Rabu (23/1) kemarin, saya merasa miris saat menonton berita dari salah satu stasiun televisi. Berita yang saya maksud tentang nasib petani buah naga di Banyuwangi, Jawa Timur, yang membuang buah naga ke sungai dalam jumlah cukup banyak, karena kecewa dengan turunnya harga buah naga menjadi Rp 1.000 sampai Rp 2.000 per kg dari sebelumnya yang masih sekitar Rp 12.000 sampai Rp 15.000 per kg.
Dari berita di atas tentu tafsiran pemirsa televisi adalah betapa nasib petani sungguh mengenaskan. Mereka pasti berharap akan menerima sejumlah uang untuk menutupi berbagai keperluan sehari-hari, tapi malah seperti dipermainkan oleh para pedagang yang membeli buah ke petani.
Memang, secara hukum ekonomi, susah dielakkan bila pasokan lagi melimpah maka harga akan turun. Makanya petani diharapkan bersatu dalam wadah seperti koperasi yang bisa mengatur jadwal tanam dan panen agar tidak terjadi secara serentak, sehingga harga dapat dikendalikan.
Namun, berita tersebut punya dimensi lain saat saya menelusuri melalui kompas.com (22/1). Disebutkan bahwa ada seorang petani bernama Agus Widiaputra, warga RT 25 RW 3, Kedung Gebang, Kecamatan Tegaldlimo, Kabupaten Banyuwangi, yang membuang buah karena sudah tidak layak konsumsi. Ya, buah yang busuk, mau tak mau harus dibuang.

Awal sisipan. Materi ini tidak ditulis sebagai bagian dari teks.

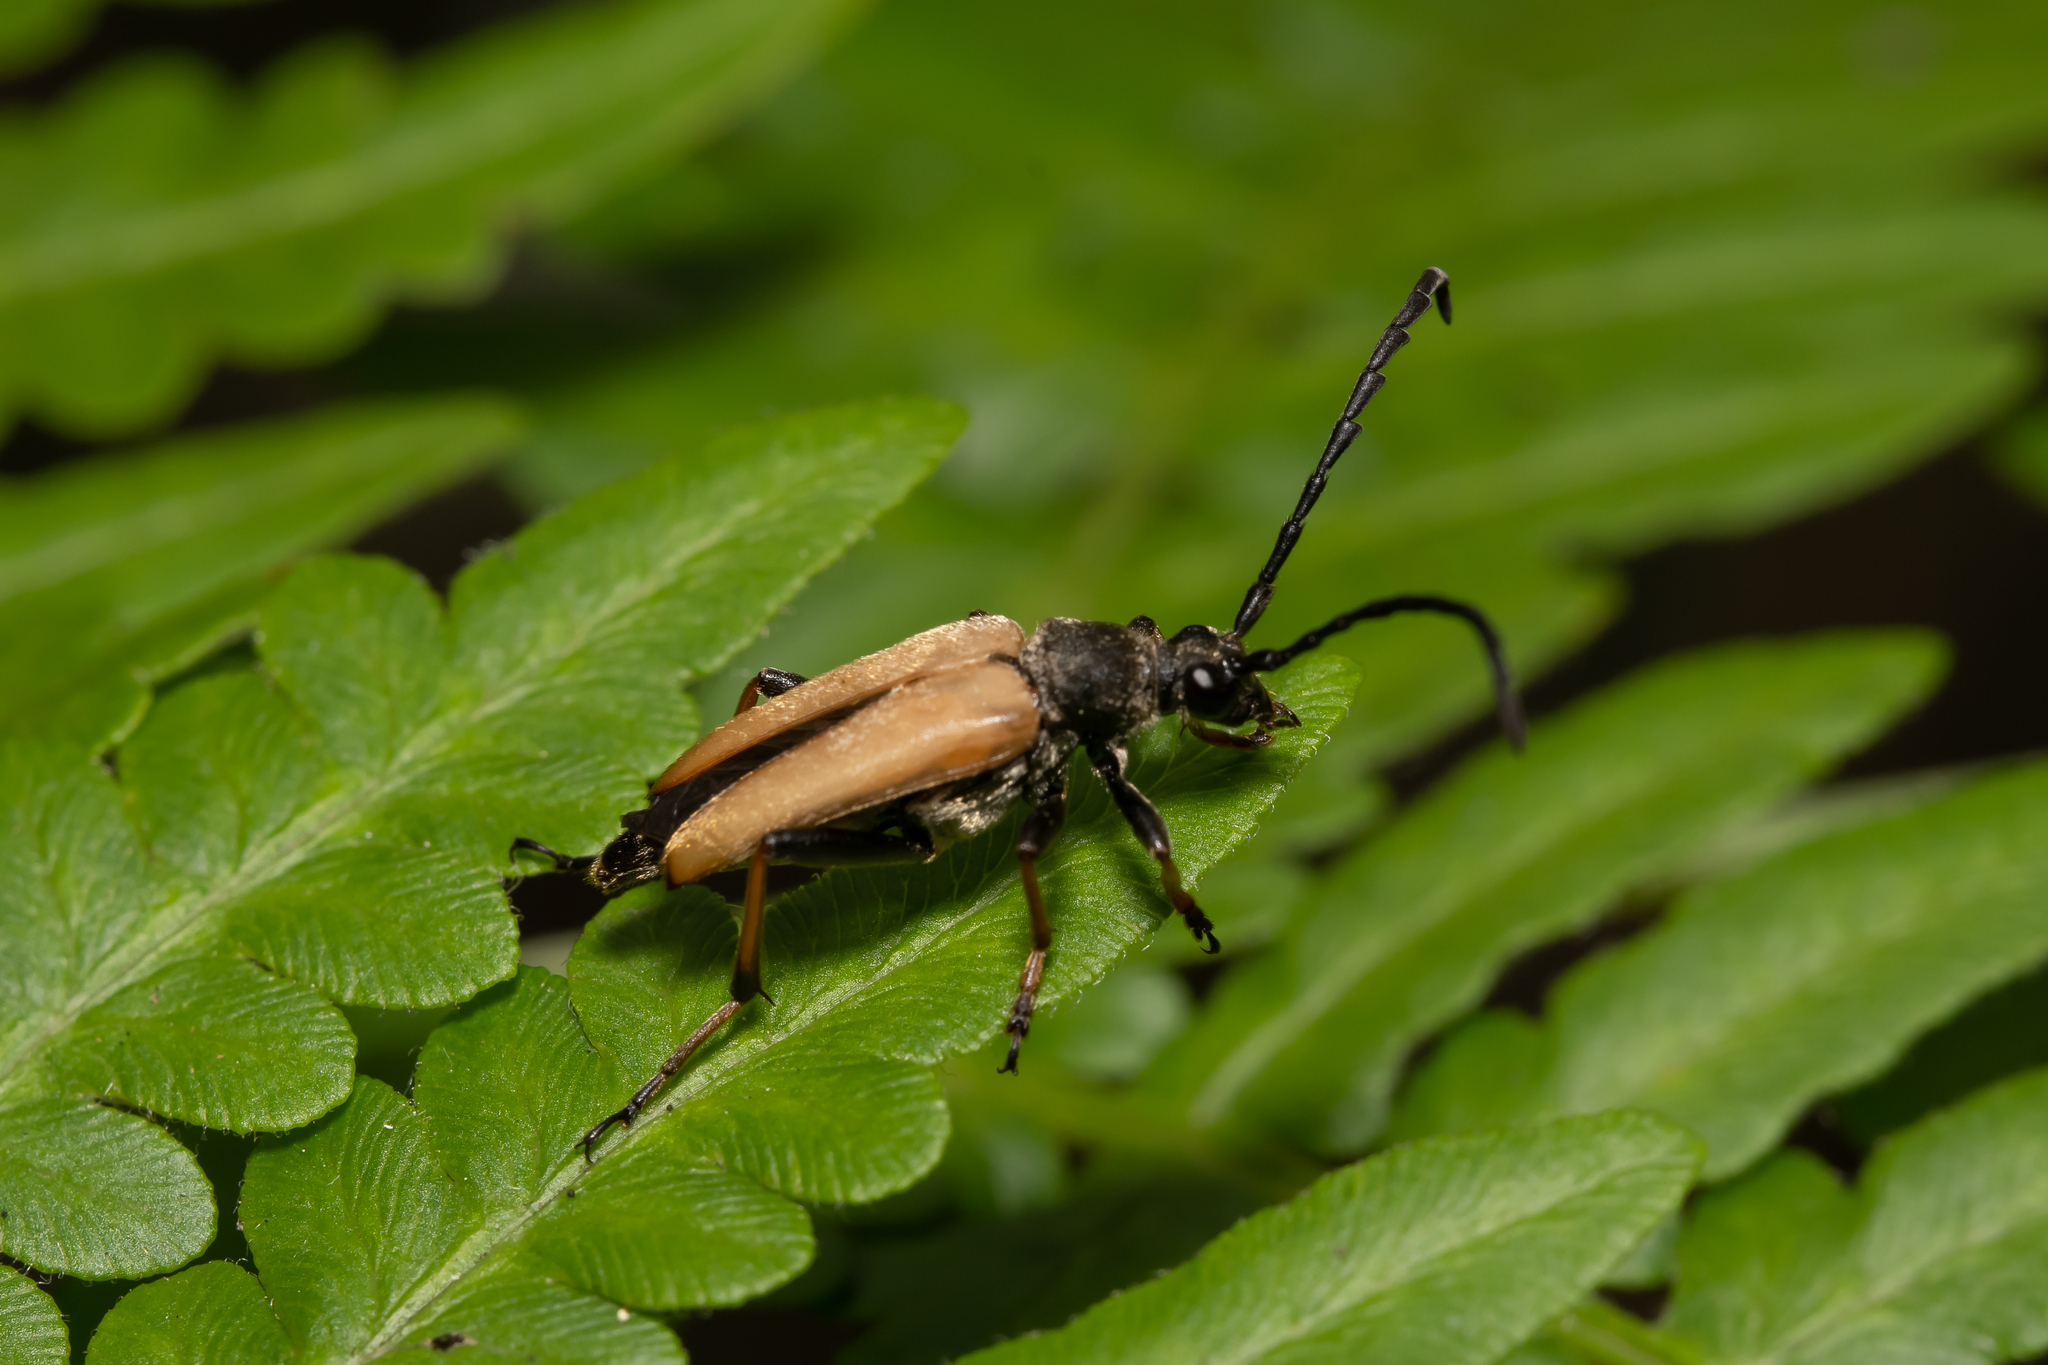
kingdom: Animalia
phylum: Arthropoda
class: Insecta
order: Coleoptera
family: Cerambycidae
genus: Stictoleptura
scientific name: Stictoleptura rubra
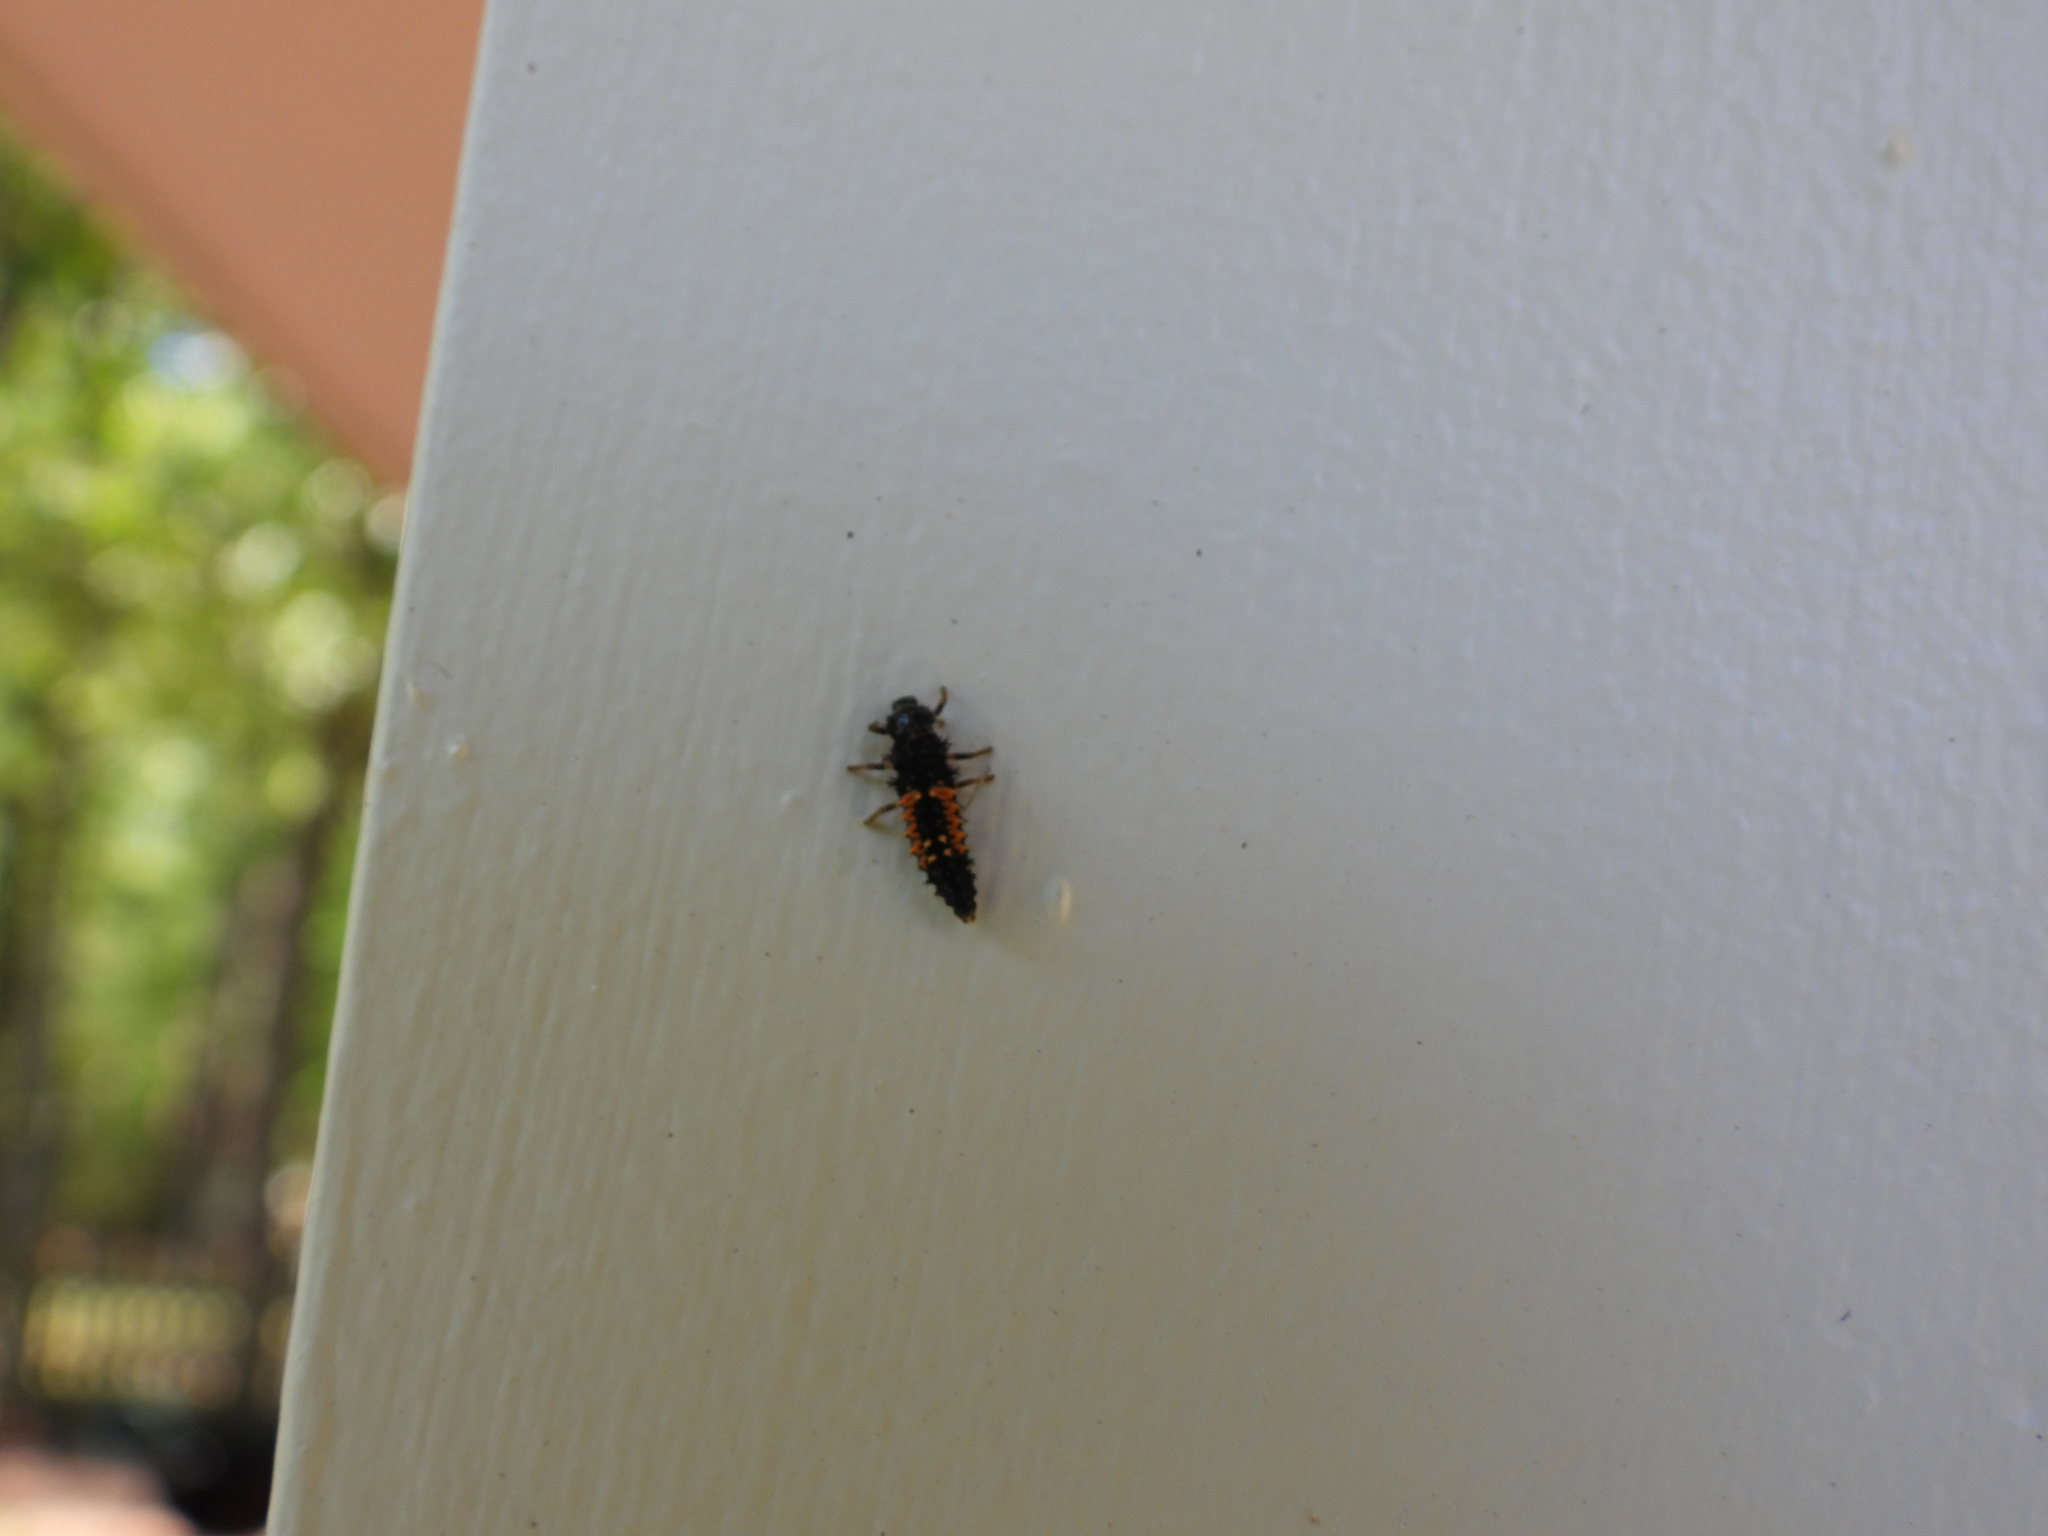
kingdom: Animalia
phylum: Arthropoda
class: Insecta
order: Coleoptera
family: Coccinellidae
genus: Harmonia
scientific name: Harmonia axyridis
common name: Harlequin ladybird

Artinya, meskipun tindakan membuang ke sungai dapat dipertanyakan apakah merupakan hal yang tepat dilihat dari aspek lingkungan, alasan pembuangan sebetulnya bukan karena protes petani terhadap anjloknya harga. Â
Bahwa anjloknya harga adalah fakta yang perlu dicarikan solusinya oleh berbagai pihak terkait, khususnya pemerintah. Mungkin upaya pembinaan dan sosialisasi dari dinas pertanian setempat kepada para petani harus lebih diintensifkan lagi agar panen tidak terjadi secara massal, dan secara teknis tidak banyak hasil panen yang busuk.
Tapi soal pembuangan buah naga dikaitkan dengan protes atas anjloknya harga perlu dicermati akurasinya. Soalnya saat ini adalah tahun politik, semua hal bisa dipolitisir.